=== Given information ===

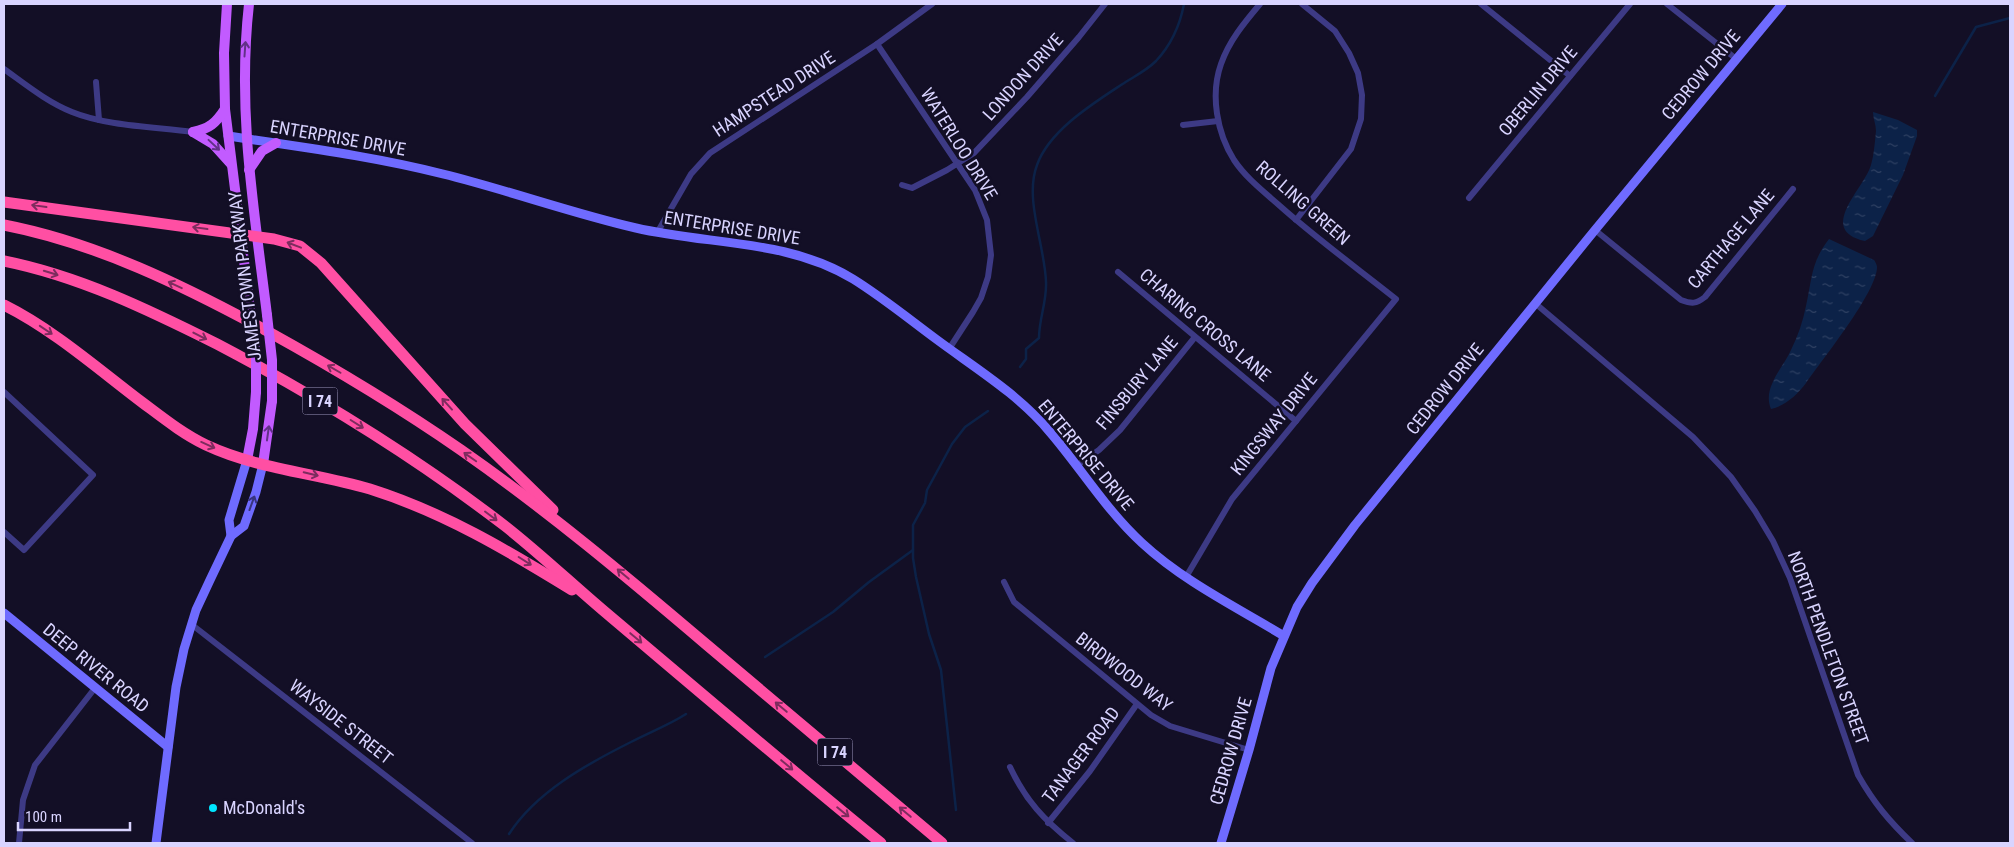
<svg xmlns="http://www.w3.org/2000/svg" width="2014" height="847" font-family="'Roboto Condensed',sans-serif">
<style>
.water{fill:url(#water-ripples)}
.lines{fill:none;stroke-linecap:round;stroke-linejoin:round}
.stream{stroke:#0c2248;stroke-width:2.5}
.street{stroke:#3d3a85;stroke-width:6}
.secondary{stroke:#6f6bff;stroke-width:9}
.primary{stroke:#c25bff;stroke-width:10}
.highway{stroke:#ff4fa3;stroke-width:11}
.primary-bridge{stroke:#c25bff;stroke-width:10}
.oneway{stroke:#623188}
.oneway2{stroke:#7d2c5e}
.oneway3{stroke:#38347d}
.poi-dot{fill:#00e5ff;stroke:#130f26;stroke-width:2}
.labels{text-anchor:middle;stroke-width:5;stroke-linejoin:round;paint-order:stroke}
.shield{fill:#130f26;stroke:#9e99be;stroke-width:1}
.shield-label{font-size:16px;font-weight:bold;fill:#d9d4ff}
.street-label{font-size:18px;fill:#d9d4ff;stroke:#130f26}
.poi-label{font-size:18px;fill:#d9d4ff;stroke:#130f26;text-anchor:start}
</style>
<defs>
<pattern id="water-ripples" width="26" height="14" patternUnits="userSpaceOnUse" patternTransform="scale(1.25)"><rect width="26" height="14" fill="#0c2248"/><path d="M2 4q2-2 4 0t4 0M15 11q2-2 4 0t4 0" fill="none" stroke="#2f4163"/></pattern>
</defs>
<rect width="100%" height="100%" fill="#130f26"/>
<g class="water">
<path d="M 1873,112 L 1898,120 L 1917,130 L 1917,136 L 1903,175 L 1873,236 L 1865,241 C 1816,230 1864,189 1871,165 C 1874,155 1875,141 1876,131 C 1876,125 1873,118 1873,112 Z"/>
<path d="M 1829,239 L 1874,260 C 1875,261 1877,265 1877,267 C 1877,292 1822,360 1806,383 C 1797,395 1785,406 1771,409 C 1762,388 1783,368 1791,350 C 1798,336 1803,321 1806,306 C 1812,279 1811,262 1829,239 Z"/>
</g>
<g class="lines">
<g class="stream">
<polyline points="1935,96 1976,27 2010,18"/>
<path d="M 1020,367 L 1026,359 L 1026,349 L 1039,338 C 1039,318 1047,302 1046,282 C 1045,246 1024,199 1037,165 C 1049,131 1092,104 1121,85 C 1133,77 1146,71 1156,61 C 1170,46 1180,25 1184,4"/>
<polyline points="765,657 833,612 869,582 913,550"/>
<polyline points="956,810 941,670 929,634 916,577 913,558 913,525 925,503 927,490 952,444 965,427 988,411"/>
<path d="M 509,834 C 536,792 587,764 631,742 C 650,732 669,725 686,714"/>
</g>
<g class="street">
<polyline points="1481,4 1570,76"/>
<polyline points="1667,4 1735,58"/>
<polyline points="877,44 975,190 987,220 991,255 988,277 981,298 973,312 949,349"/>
<path d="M 4,69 C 25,84 47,102 72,112 C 106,126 156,127 193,132"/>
<polyline points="96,82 99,120"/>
<polyline points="1183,125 1218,121"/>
<polyline points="902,185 912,188 947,170 974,153 1027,97 1079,37 1105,4"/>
<polyline points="1469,198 1630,4"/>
<polyline points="1296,220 1351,149 1361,119 1362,95 1358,73 1349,53 1335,31 1302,4"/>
<path d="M 1595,230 L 1681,300 C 1692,304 1696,304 1705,297 L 1793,189"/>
<polyline points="657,233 691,174 710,153 877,44 932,4"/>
<polyline points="1118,272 1296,421"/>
<path d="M 1536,304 L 1693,437 L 1731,477 L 1755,511 L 1773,541 L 1790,578 L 1858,775 C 1874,803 1889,821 1912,843"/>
<polyline points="4,392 93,475 24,550 4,532"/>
<polyline points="1076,466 1099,450 1120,430 1195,337"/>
<path d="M 1186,577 L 1232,499 L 1396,299 C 1357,268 1317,239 1280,206 C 1263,191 1246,178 1234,160 C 1217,133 1210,95 1221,64 C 1229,41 1244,23 1260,4"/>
<polyline points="1004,582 1014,602 1151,715 1170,726 1249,750"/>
<polyline points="191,624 472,843"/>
<path d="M 1010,767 C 1026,801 1044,820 1073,843"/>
<polyline points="1048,823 1090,771 1137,704"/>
<polyline points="19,843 23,800 35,765 95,688"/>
</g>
<g class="secondary">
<path d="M 228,136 C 300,147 372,156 443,174 C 508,190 571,213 636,228 C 709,245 788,239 853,279 C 882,297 909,319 936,339 C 975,368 1018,394 1049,431 C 1081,468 1106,510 1142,543 C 1183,581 1236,607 1284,636"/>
<polyline points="231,536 229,520 247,460"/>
<polyline points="4,613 168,747"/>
<polyline points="156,843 176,687 184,649 196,610 210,580 231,536 244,526 256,492 263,464"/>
<polyline points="1221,843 1249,750 1271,668 1297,607 1312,583 1355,525 1595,230 1782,4"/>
</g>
<g class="primary">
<polyline points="227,4 224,53 225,109 248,293"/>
<path d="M 249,4 C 237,111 254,209 267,315"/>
<polyline points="193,132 213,144 231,164"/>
<path d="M 193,132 C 209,129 216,123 225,109"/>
<polyline points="249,170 262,151 276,143"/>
<polyline points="247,460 253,429 256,392"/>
<polyline points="263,464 272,401"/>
</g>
<g class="highway">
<polyline points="4,202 274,239 300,246 321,263 465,424 553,510"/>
<path d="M 4,225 C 97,243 184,286 267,331 C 334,368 399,407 461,450 C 547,510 627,577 707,645 C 785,711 864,777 942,843"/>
<path d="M 4,261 C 79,276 149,310 217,344 C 318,397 415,457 505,526 C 542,555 575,587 611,617 C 701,693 790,769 881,843"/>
<path d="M 4,305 C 54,330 98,369 143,403 C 163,418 183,434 206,445 C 257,469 316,473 370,489 C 443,512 507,550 572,590"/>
</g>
<g class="primary-bridge">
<polyline points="248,293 256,359 256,392"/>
<polyline points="267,315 272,360 272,401"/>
</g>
</g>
<defs><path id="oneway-shaft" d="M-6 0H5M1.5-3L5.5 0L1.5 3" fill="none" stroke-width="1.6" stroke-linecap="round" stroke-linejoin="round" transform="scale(1.25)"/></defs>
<g class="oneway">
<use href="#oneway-shaft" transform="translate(245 49) rotate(-86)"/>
<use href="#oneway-shaft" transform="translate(214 145) rotate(43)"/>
<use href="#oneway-shaft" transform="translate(268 433) rotate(-82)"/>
</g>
<g class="oneway2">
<use href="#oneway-shaft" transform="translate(39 206) rotate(-172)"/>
<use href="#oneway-shaft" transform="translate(200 228) rotate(-172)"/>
<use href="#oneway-shaft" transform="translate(294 245) rotate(-159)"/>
<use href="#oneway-shaft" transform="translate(51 273) rotate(17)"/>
<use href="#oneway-shaft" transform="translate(175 285) rotate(-155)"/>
<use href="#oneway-shaft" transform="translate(46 330) rotate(34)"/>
<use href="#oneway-shaft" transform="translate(200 336) rotate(27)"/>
<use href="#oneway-shaft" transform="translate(334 369) rotate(-150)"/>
<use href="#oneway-shaft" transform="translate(447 404) rotate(-132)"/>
<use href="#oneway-shaft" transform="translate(357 424) rotate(32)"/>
<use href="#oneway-shaft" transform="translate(208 445) rotate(24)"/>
<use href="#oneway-shaft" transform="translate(470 457) rotate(-145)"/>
<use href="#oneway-shaft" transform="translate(311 474) rotate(13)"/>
<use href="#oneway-shaft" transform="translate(491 516) rotate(37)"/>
<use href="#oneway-shaft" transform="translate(525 561) rotate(32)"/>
<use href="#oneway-shaft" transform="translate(623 574) rotate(-140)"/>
<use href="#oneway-shaft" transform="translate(636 638) rotate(40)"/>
<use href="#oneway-shaft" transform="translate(781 707) rotate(-140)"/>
<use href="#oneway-shaft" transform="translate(787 765) rotate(40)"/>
<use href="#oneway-shaft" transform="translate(843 812) rotate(39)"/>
<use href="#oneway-shaft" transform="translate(905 812) rotate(-140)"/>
</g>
<use class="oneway3" href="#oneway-shaft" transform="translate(252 503) rotate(-70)"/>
<circle class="poi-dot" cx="213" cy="808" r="5"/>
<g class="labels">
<g class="shield">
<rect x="302.5" y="387.5" width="35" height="27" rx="4"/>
<rect x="817.5" y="738.5" width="35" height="27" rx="4"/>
</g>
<g class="shield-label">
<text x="320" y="407">I 74</text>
<text x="835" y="758">I 74</text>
</g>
<g class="street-label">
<text transform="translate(1701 75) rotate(-50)" y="6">CEDROW DRIVE</text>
<text transform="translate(1023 77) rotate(-48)" y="6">LONDON DRIVE</text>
<text transform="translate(1538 91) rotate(-50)" y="6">OBERLIN DRIVE</text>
<text transform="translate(774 94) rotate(-33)" y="6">HAMPSTEAD DRIVE</text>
<text transform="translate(338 138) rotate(10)" y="6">ENTERPRISE DRIVE</text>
<text transform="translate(959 144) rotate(58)" y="6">WATERLOO DRIVE</text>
<text transform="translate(1303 203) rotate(41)" y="6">ROLLING GREEN</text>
<text transform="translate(732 228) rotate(9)" y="6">ENTERPRISE DRIVE</text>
<text transform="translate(1731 239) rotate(-50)" y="6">CARTHAGE LANE</text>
<text transform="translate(245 276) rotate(-97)" y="6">JAMESTOWN PARKWAY</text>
<text transform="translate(1205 325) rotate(40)" y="6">CHARING CROSS LANE</text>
<text transform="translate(1137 383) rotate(-50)" y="6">FINSBURY LANE</text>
<text transform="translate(1445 389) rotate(-51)" y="6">CEDROW DRIVE</text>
<text transform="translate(1274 424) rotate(-51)" y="6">KINGSWAY DRIVE</text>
<text transform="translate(1086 455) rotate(50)" y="6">ENTERPRISE DRIVE</text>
<text transform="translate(1828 648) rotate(70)" y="6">NORTH PENDLETON STREET</text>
<text transform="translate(96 668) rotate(39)" y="6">DEEP RIVER ROAD</text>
<text transform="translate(1124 672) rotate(38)" y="6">BIRDWOOD WAY</text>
<text transform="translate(341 722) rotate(38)" y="6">WAYSIDE STREET</text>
<text transform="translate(1231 751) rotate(-74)" y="6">CEDROW DRIVE</text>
<text transform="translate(1081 755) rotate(-53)" y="6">TANAGER ROAD</text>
</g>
<g class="poi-label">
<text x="223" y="814">McDonald's</text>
</g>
</g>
<rect width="2014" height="847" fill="none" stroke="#d9d4ff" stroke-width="10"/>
<path d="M18 822v8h112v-8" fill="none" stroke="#d9d4ff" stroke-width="2.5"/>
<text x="25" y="822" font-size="15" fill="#d9d4ff" stroke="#130f26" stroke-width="4" paint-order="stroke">100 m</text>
</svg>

===

• [Task goal]
Search the data for "lines". Copy every line that has it.

• [Task result]
.lines{fill:none;stroke-linecap:round;stroke-linejoin:round}
<g class="lines">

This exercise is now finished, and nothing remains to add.